Finger-Nase-Versuch zum Vorliegen einer Ataxie: Dabei wird der gestreckte Zeigefinger bei geschlossenen Augen langsam zur Nasenspitze geführt und beobachtet, ob es zu einer glatten oder im pathologischen Fall zu einer ruckelnd-unsicheren (ataktischen) Bewegung kommt. Auch ein pathologischer Romberg-Stehversuch (mit geschlossenen Augen und geringer Standfläche) kann eine Stand-ataxie als zerebelläres Phänomen aufdecken.

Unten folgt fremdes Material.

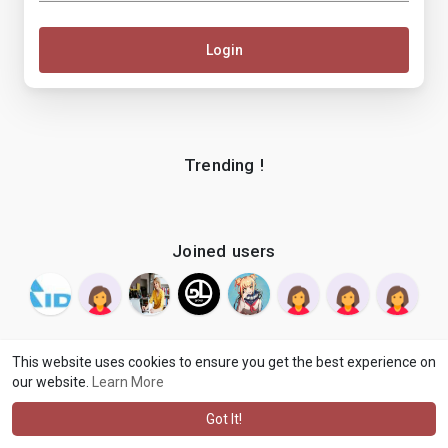
Login
Trending !
Joined users
This website uses cookies to ensure you get the best experience on
our website.
Learn More
© 2026 makenix
Terms of Use
Privacy Policy
Contact Us
·
·
·
About
Blog
Language
·
·
Got It!
·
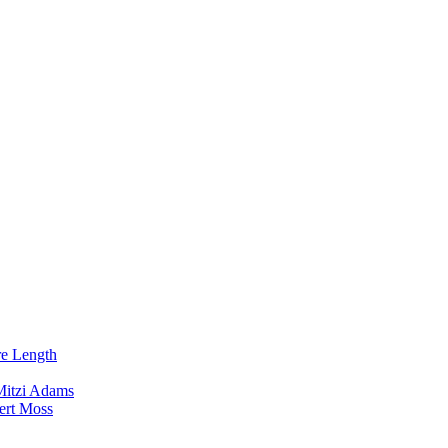
re Length
Mitzi Adams
ert Moss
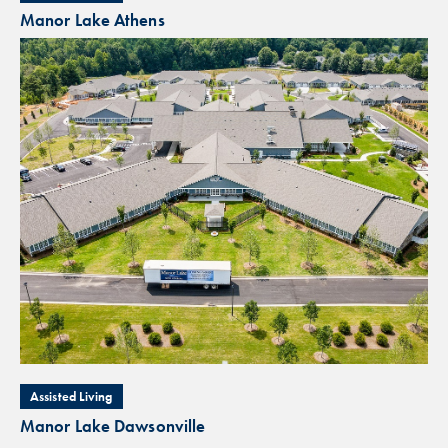
Manor Lake Athens
Assisted Living
Manor Lake Dawsonville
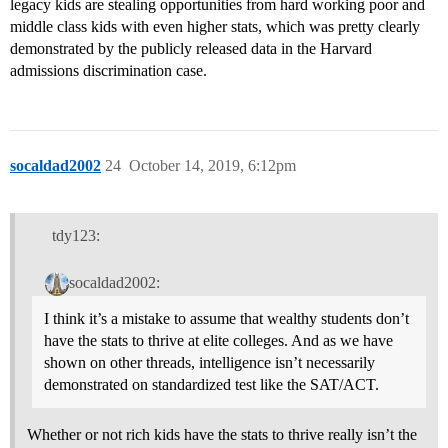
legacy kids are stealing opportunities from hard working poor and
middle class kids with even higher stats, which was pretty clearly
demonstrated by the publicly released data in the Harvard
admissions discrimination case.
socaldad2002
24
October 14, 2019, 6:12pm
tdy123:
socaldad2002:
I think it’s a mistake to assume that wealthy students don’t
have the stats to thrive at elite colleges. And as we have
shown on other threads, intelligence isn’t necessarily
demonstrated on standardized test like the SAT/ACT.
Whether or not rich kids have the stats to thrive really isn’t the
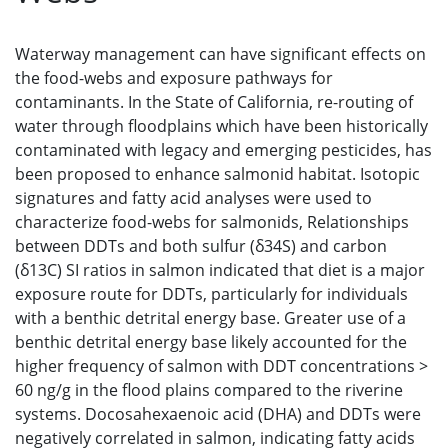
Waterway management can have significant effects on
the food-webs and exposure pathways for
contaminants. In the State of California, re-routing of
water through floodplains which have been historically
contaminated with legacy and emerging pesticides, has
been proposed to enhance salmonid habitat. Isotopic
signatures and fatty acid analyses were used to
characterize food-webs for salmonids, Relationships
between DDTs and both sulfur (δ34S) and carbon
(δ13C) SI ratios in salmon indicated that diet is a major
exposure route for DDTs, particularly for individuals
with a benthic detrital energy base. Greater use of a
benthic detrital energy base likely accounted for the
higher frequency of salmon with DDT concentrations >
60 ng/g in the flood plains compared to the riverine
systems. Docosahexaenoic acid (DHA) and DDTs were
negatively correlated in salmon, indicating fatty acids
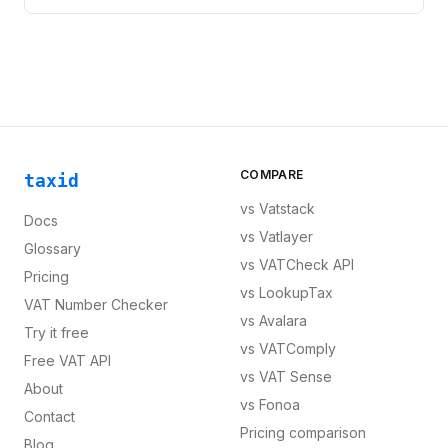
COMPARE
taxid
vs
Vatstack
Docs
vs
Vatlayer
Glossary
vs
VATCheck API
Pricing
vs
LookupTax
VAT Number Checker
vs
Avalara
Try it free
vs
VATComply
Free VAT API
vs
VAT Sense
About
vs
Fonoa
Contact
Pricing comparison
Blog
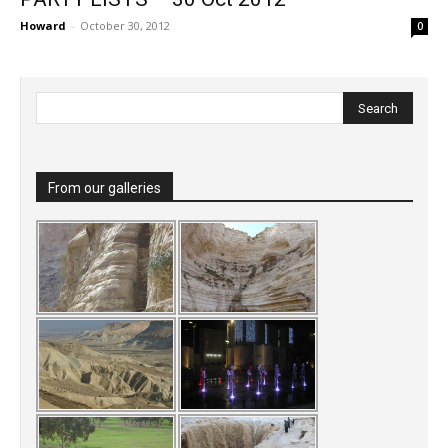
Howard
-
October 30, 2012
0
From our galleries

Wir überprüfen die zeitliche (Tag, Monat, Jahr) und örtliche (Land, Bundesland, Ort, Gasse) Orientierung, anschließend die Gedächtnisfunktion (Merken von 3 Gegenständen – z. B. Blume, Schlüssel, Ball –, anschließend Ablenkung durch Rechenaufgabe: 100 – 7, 93 – 7 usw., dann Abfrage der 3 Gegenstände) und Fähigkeit zum Zeichnen eines Uhrenzifferblatts (15:30 Uhr), um erste Hinweise auf Demenz zu erhalten. Aphasie zeigt sich durch Sprachverarmung und/oder Sprach-Verständnisstörung (einfache Aufgaben: z. B. linker kleiner Finger ans rechte Ohr) oder Benennungsstörungen (Kugelschreiber, Schlüsselbund).
Ohne Zweifel würden Neurologinnen und Neurologen immer für die Durchführung eines ausführlichen, kompletten Neurostatus plädieren (ausführliche Beschreibung von Eva Hilger siehe siehe Durchführung eines ausführlichen Neurostatus). Aber jede verkürzte neurologische Untersuchung durch Nichtneurologinnen und Nichtneurologen ist für die Betroffenen zweifellos sicherer als – aus Zeitmangel oder Unsicherheit – gar keine („Neurostatus grobklinisch o. B.“!). Für den beschriebenen Neurostatus der großen Systeme werden ca. 5 Minuten benötigt. Die bestätigende Untersuchung beim anamnestischen Vorliegen eines neurologischen Syndroms sollte nicht länger als 2 Minuten dauern.